● **TASK TO COMPLETE**
Please repeat the lines below, exactly and only, from the one that holds "ring mcp: (792, 685)" through the one that holds "ring tip: (1274, 715)".

● **THE DATA**
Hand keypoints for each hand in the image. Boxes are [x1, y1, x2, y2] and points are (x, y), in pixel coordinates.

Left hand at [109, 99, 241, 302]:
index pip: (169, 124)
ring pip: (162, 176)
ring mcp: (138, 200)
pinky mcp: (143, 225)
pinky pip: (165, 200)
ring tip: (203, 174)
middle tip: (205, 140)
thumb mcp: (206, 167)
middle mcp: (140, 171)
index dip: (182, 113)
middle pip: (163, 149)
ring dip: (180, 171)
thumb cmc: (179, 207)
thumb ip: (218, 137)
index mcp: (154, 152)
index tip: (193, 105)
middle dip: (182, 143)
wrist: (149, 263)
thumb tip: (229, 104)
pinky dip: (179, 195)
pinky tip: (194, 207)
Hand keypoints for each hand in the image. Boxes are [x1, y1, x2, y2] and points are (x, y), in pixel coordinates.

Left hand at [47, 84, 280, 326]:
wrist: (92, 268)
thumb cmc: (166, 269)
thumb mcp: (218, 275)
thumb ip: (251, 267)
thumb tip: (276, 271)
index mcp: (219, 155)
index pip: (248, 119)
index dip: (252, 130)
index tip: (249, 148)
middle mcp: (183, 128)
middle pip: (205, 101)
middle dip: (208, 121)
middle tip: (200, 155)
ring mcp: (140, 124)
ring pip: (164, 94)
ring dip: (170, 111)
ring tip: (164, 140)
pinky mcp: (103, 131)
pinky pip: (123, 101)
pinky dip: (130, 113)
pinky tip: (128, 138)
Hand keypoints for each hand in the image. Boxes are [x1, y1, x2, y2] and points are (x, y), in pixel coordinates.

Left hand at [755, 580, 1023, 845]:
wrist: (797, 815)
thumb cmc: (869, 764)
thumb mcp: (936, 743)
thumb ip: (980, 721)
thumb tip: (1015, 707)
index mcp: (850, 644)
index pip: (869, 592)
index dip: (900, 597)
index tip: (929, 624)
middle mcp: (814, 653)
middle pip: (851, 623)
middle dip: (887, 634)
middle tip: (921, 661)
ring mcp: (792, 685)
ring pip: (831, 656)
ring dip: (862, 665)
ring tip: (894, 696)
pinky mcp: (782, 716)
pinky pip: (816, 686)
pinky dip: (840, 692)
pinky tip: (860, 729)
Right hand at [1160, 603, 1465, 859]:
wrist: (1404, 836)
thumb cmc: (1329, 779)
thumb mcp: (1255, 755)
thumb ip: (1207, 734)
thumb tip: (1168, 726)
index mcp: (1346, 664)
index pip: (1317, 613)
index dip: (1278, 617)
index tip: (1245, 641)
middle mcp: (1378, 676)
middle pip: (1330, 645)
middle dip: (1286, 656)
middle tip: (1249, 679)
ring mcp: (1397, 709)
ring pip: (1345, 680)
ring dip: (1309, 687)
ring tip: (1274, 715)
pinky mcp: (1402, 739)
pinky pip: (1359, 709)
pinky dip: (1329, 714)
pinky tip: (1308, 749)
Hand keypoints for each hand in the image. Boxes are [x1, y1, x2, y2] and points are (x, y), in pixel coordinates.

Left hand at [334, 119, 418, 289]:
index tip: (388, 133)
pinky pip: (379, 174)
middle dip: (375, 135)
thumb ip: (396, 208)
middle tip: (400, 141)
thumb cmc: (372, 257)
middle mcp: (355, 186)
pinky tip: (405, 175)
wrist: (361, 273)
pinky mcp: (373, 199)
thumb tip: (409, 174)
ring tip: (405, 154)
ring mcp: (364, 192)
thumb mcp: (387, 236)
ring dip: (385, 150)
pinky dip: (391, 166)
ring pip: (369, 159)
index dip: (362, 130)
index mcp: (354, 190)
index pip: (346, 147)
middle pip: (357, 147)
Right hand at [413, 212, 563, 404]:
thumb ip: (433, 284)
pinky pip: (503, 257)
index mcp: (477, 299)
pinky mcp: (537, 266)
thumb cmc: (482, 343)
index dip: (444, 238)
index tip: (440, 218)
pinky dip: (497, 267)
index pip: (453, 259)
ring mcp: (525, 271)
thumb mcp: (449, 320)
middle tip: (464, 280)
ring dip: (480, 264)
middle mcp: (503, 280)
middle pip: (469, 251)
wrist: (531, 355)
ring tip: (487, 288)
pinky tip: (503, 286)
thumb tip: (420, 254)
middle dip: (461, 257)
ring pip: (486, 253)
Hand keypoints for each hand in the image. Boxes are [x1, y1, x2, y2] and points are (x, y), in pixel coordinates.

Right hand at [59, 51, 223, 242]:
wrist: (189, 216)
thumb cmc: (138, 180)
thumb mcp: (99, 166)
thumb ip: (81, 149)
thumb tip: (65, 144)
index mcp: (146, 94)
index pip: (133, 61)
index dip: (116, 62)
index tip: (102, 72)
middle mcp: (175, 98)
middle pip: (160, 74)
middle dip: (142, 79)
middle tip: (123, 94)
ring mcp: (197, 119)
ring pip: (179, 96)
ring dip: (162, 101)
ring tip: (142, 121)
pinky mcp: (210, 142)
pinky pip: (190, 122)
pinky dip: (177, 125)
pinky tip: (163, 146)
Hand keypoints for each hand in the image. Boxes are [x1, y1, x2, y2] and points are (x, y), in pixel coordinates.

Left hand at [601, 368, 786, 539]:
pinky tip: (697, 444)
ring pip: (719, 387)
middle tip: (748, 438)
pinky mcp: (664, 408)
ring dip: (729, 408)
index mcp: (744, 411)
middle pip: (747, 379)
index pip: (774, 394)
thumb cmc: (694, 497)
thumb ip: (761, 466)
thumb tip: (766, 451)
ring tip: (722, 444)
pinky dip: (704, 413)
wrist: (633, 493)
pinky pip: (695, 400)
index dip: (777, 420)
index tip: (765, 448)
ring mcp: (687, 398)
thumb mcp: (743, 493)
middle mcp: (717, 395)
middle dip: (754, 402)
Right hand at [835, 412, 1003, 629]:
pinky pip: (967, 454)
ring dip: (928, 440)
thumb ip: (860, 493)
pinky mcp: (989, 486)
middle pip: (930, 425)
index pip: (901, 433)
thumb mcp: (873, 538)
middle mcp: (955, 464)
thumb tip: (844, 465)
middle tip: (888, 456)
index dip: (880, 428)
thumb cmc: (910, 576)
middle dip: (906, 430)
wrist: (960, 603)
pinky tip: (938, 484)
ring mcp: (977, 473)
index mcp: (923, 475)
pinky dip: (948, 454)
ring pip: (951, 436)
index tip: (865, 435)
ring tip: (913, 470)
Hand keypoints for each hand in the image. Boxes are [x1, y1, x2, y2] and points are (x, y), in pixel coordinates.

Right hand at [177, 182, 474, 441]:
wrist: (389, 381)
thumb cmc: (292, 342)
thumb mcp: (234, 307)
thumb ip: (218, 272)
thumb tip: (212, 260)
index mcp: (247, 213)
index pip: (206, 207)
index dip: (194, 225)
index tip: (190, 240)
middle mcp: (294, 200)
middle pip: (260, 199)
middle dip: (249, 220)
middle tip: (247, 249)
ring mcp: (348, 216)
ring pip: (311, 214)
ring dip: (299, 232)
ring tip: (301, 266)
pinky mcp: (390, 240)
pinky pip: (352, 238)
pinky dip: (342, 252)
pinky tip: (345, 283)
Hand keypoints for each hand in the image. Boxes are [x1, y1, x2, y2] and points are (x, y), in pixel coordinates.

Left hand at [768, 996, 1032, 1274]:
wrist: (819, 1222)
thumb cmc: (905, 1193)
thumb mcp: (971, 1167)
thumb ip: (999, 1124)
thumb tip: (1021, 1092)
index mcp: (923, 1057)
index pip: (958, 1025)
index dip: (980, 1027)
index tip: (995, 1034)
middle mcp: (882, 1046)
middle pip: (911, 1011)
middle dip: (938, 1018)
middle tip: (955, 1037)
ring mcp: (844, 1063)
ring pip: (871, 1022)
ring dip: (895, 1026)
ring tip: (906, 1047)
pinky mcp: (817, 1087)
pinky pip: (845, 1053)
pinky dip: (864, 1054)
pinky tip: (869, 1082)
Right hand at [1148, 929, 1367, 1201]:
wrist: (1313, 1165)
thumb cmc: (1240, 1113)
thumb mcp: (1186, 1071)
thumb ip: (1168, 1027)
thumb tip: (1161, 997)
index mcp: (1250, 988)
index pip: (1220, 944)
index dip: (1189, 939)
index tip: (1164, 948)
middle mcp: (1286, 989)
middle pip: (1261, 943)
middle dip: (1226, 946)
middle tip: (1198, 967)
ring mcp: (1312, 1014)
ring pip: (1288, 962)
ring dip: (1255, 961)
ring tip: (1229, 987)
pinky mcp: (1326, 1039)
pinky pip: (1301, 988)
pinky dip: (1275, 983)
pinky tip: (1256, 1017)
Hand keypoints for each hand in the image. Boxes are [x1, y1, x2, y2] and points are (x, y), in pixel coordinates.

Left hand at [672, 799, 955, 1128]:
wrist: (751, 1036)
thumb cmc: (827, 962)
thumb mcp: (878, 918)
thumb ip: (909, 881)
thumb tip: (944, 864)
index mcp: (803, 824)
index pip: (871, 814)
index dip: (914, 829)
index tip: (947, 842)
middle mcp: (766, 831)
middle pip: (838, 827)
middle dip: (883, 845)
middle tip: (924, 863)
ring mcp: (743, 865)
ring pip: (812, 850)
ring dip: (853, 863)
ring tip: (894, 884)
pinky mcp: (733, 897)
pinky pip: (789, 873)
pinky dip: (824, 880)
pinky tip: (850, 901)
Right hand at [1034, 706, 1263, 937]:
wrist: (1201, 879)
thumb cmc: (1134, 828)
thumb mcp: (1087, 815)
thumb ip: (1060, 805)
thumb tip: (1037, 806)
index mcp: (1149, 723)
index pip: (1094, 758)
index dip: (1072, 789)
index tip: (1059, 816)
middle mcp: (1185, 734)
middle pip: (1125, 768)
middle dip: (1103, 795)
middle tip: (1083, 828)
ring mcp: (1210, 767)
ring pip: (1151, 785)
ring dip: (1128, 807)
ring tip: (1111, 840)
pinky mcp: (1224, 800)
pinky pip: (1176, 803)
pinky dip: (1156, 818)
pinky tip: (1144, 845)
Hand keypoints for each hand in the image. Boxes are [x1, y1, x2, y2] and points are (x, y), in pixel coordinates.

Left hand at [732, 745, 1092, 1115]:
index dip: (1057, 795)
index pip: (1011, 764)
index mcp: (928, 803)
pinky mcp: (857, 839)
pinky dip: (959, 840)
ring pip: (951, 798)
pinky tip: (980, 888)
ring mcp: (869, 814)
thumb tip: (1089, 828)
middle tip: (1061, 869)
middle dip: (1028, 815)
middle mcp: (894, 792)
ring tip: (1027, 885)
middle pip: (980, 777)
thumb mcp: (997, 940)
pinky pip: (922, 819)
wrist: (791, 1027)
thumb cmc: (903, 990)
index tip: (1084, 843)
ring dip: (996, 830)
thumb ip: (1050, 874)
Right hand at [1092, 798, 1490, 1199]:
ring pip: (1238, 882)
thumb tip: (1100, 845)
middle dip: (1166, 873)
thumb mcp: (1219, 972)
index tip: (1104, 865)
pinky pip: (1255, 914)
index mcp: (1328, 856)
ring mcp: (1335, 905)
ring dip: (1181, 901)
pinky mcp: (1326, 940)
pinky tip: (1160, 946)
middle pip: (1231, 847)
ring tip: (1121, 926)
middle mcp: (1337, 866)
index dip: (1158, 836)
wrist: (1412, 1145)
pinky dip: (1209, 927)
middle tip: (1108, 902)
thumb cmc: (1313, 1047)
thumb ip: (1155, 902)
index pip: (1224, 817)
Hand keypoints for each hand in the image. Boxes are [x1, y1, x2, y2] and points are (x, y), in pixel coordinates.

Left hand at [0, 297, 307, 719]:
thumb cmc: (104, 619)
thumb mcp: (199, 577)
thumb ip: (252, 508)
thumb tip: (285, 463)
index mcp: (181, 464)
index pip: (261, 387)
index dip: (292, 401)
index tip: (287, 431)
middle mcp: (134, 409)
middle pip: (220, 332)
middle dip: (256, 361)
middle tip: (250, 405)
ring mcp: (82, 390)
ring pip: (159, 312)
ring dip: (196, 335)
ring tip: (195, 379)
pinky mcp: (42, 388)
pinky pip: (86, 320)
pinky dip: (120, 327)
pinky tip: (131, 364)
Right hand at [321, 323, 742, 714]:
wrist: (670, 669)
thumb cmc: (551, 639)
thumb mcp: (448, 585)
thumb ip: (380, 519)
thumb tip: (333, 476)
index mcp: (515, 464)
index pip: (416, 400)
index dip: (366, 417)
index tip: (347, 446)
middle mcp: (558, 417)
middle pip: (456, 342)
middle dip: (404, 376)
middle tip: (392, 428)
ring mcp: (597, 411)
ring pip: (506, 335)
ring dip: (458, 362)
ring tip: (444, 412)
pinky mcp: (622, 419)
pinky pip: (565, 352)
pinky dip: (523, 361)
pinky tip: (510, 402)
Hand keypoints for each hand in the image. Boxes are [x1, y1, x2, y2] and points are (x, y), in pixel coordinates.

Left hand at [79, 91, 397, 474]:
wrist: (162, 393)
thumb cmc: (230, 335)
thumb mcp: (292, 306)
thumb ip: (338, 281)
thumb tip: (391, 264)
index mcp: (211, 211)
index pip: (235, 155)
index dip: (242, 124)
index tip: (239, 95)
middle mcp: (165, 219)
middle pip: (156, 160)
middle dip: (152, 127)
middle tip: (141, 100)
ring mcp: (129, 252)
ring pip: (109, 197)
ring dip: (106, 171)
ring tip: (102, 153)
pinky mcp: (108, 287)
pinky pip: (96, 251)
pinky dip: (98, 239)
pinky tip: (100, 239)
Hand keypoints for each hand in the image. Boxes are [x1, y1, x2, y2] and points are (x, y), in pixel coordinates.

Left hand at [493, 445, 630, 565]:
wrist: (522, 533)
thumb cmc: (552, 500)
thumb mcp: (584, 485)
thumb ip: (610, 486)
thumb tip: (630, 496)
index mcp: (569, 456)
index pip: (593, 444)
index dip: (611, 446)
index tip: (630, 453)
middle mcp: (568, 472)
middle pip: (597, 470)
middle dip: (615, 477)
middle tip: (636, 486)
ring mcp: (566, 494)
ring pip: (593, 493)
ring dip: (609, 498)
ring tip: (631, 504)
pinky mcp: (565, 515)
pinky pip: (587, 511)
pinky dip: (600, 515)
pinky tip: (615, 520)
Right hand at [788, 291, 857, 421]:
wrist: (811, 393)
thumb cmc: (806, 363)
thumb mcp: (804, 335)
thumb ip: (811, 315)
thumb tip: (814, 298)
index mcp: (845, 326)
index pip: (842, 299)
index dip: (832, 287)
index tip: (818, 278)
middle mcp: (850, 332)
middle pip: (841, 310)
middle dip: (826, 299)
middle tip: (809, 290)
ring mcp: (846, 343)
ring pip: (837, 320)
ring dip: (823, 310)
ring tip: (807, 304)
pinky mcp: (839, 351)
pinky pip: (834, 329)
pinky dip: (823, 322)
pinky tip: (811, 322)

● **EXPECTED OUTPUT**
ring mcp: (792, 685)
ring pip: (831, 656)
ring dip: (862, 665)
ring tip: (894, 696)
pinky mcp: (782, 716)
pinky pip: (816, 686)
pinky dip: (840, 692)
pinky tip: (860, 729)
Right hand at [1160, 603, 1465, 859]:
wrist: (1404, 836)
thumb cmc: (1329, 779)
thumb mcp: (1255, 755)
thumb ip: (1207, 734)
thumb tip: (1168, 726)
index mcp: (1346, 664)
index pip: (1317, 613)
index dip: (1278, 617)
index tip: (1245, 641)
middle mcp: (1378, 676)
middle pip: (1330, 645)
middle dip: (1286, 656)
middle tip: (1249, 679)
ring mcp: (1397, 709)
ring pip: (1345, 680)
ring dip: (1309, 687)
ring tip: (1274, 715)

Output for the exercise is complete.